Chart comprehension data
>>>>
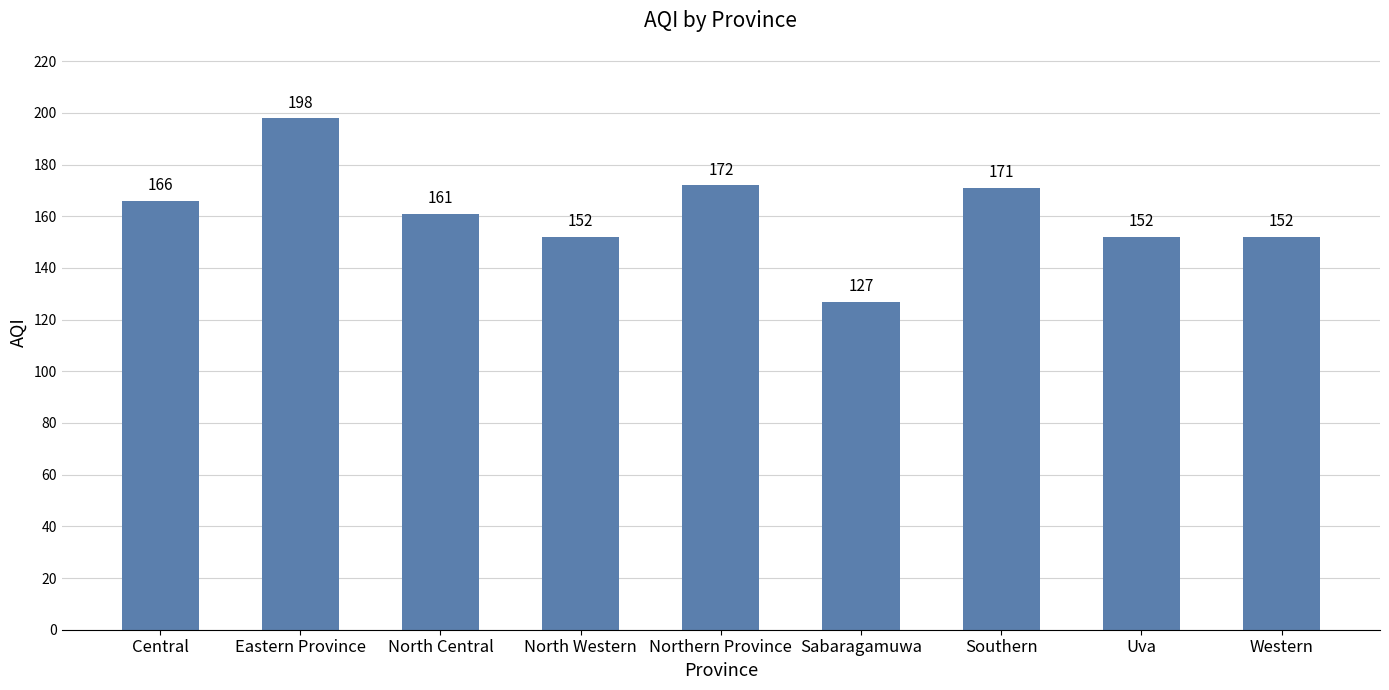

Which label corresponds to the smallest value in the chart?

Sabaragamuwa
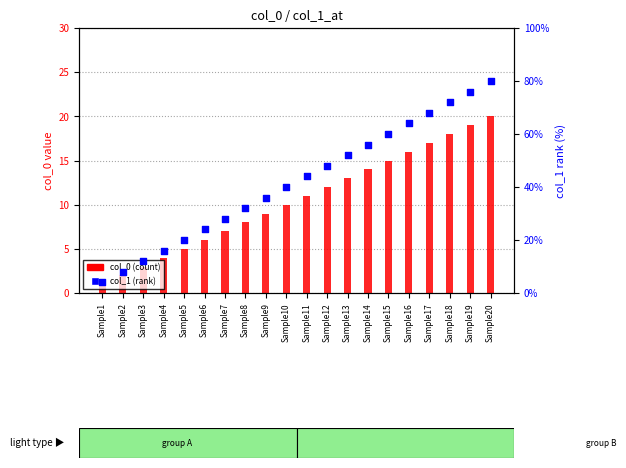

Which series has the largest total across all categories?

col_0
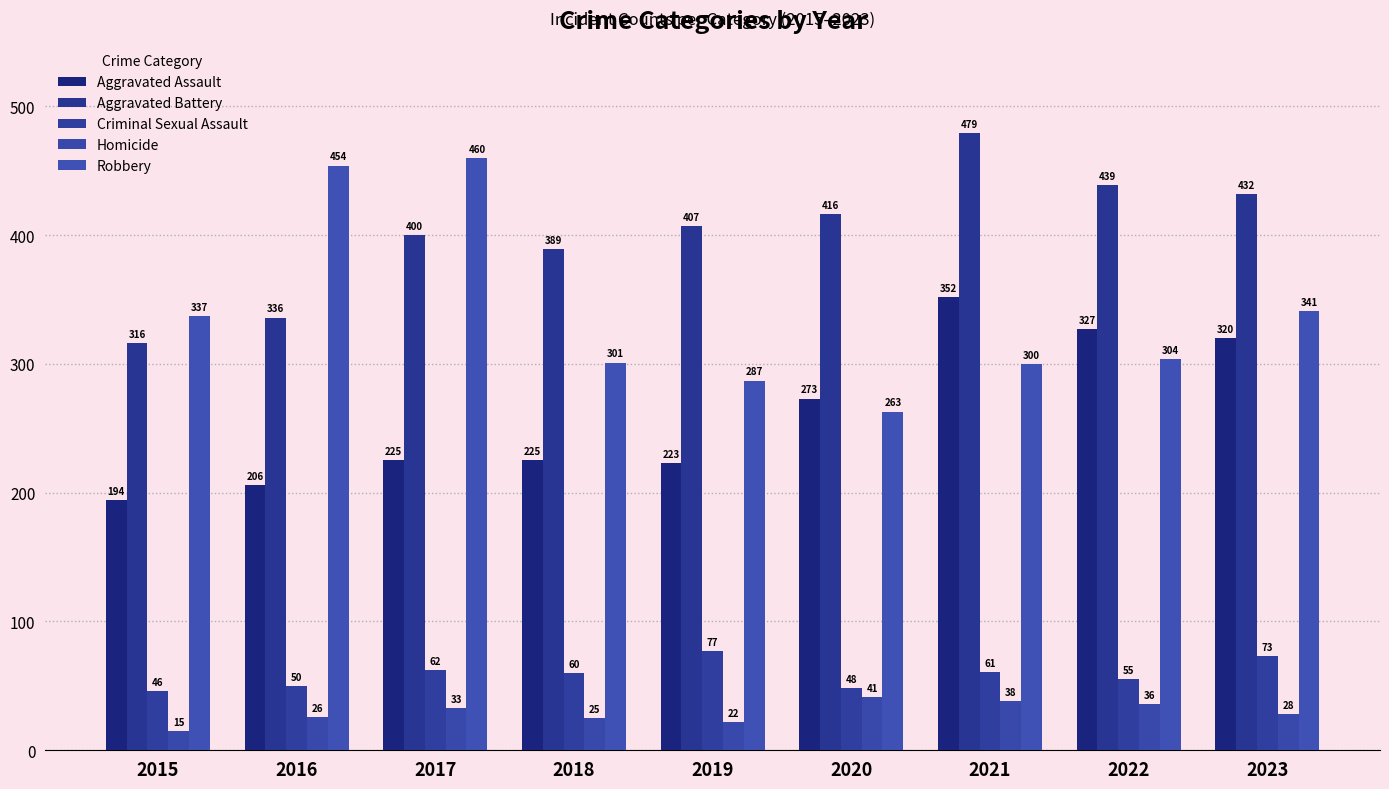

How many distinct data groups are displayed?

5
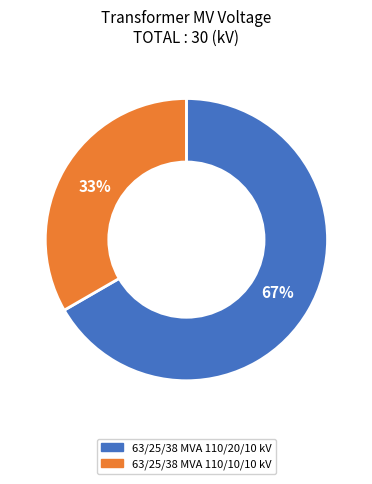

To the nearest percent, what is the combined percentage of 63/25/38 MVA 110/20/10 kV and 63/25/38 MVA 110/10/10 kV?

100%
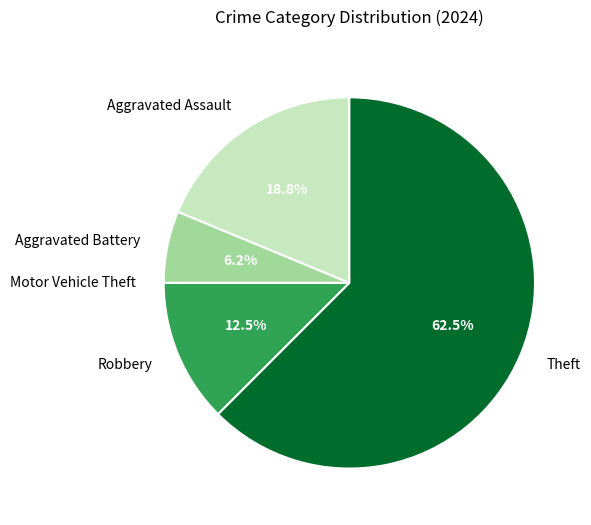

Which has a higher value, Robbery or Theft?

Theft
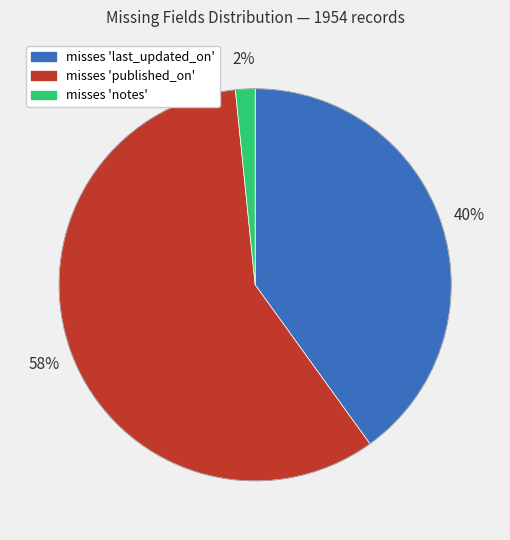

Is misses 'notes' the majority of the pie?

No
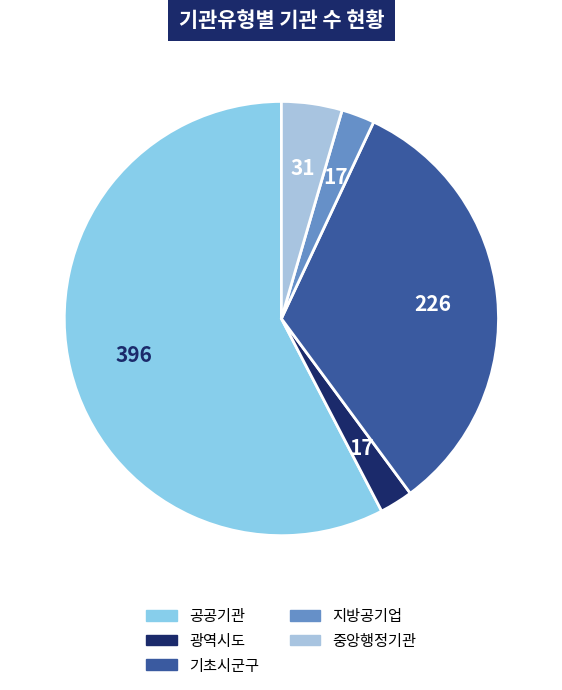

To the nearest percent, what percentage of the pie is 중앙행정기관?

5%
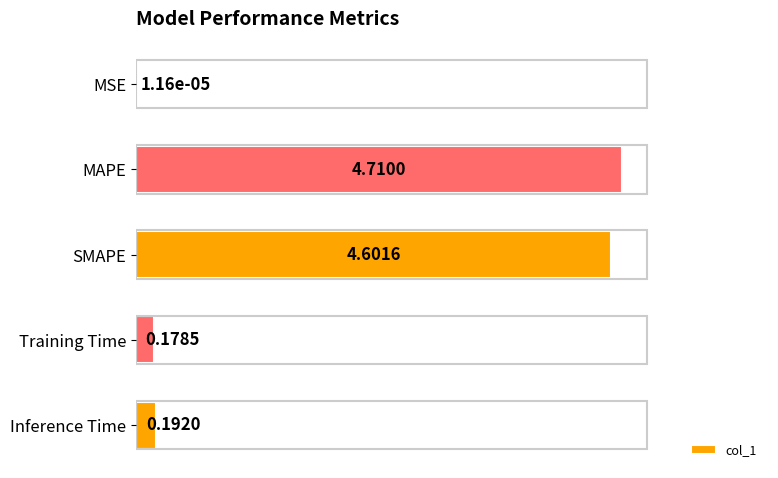

Where is the data nearest to the value 2?

Inference Time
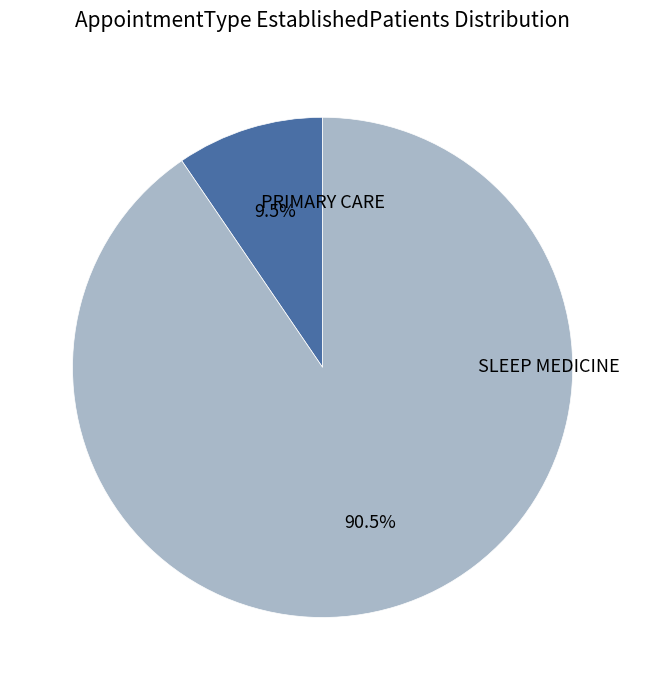

To the nearest percent, what is the combined percentage of SLEEP MEDICINE and PRIMARY CARE?

100%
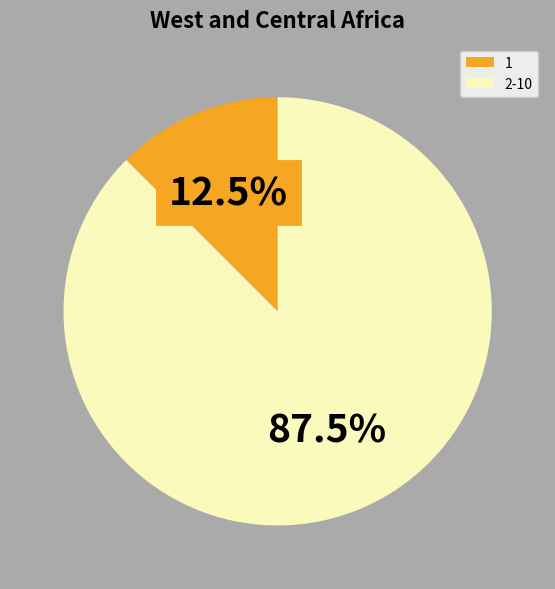

What is the largest slice in the pie chart?

2-10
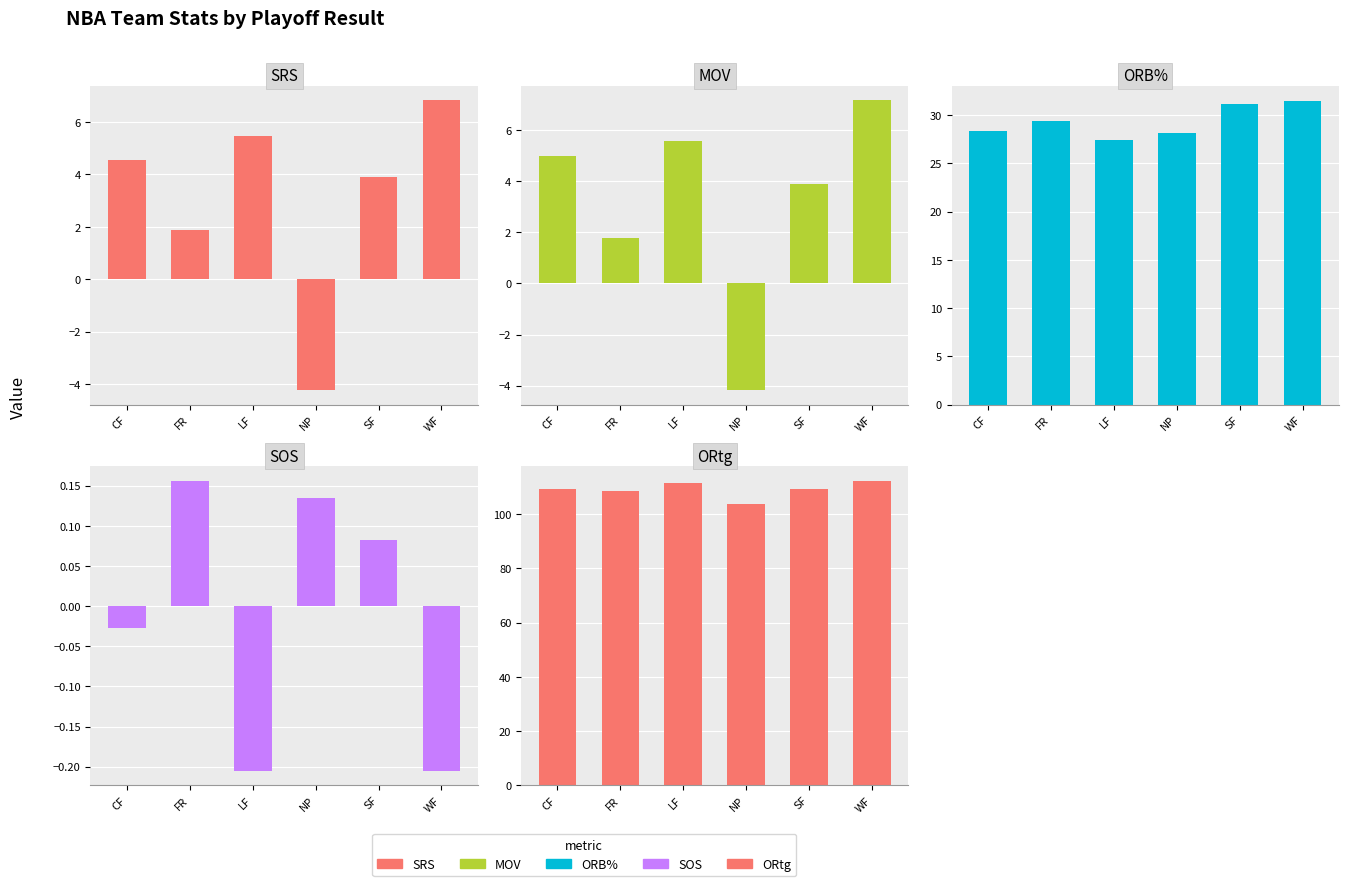

What is the difference between the maximum and minimum values in the SRS series?

11.1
<<<<
Directions »
Please render the material above as a JSON list of strings, one string per line, skipping blank lines. Leave the pictures out of your answer.

Answer »
[
  "Which label corresponds to the smallest value in the chart?",
  "Sabaragamuwa",
  "Which series has the largest total across all categories?",
  "col_0",
  "How many distinct data groups are displayed?",
  "5",
  "To the nearest percent, what is the combined percentage of 63/25/38 MVA 110/20/10 kV and 63/25/38 MVA 110/10/10 kV?",
  "100%",
  "Which has a higher value, Robbery or Theft?",
  "Theft",
  "Is misses 'notes' the majority of the pie?",
  "No",
  "To the nearest percent, what percentage of the pie is 중앙행정기관?",
  "5%",
  "Where is the data nearest to the value 2?",
  "Inference Time",
  "To the nearest percent, what is the combined percentage of SLEEP MEDICINE and PRIMARY CARE?",
  "100%",
  "What is the largest slice in the pie chart?",
  "2-10",
  "What is the difference between the maximum and minimum values in the SRS series?",
  "11.1"
]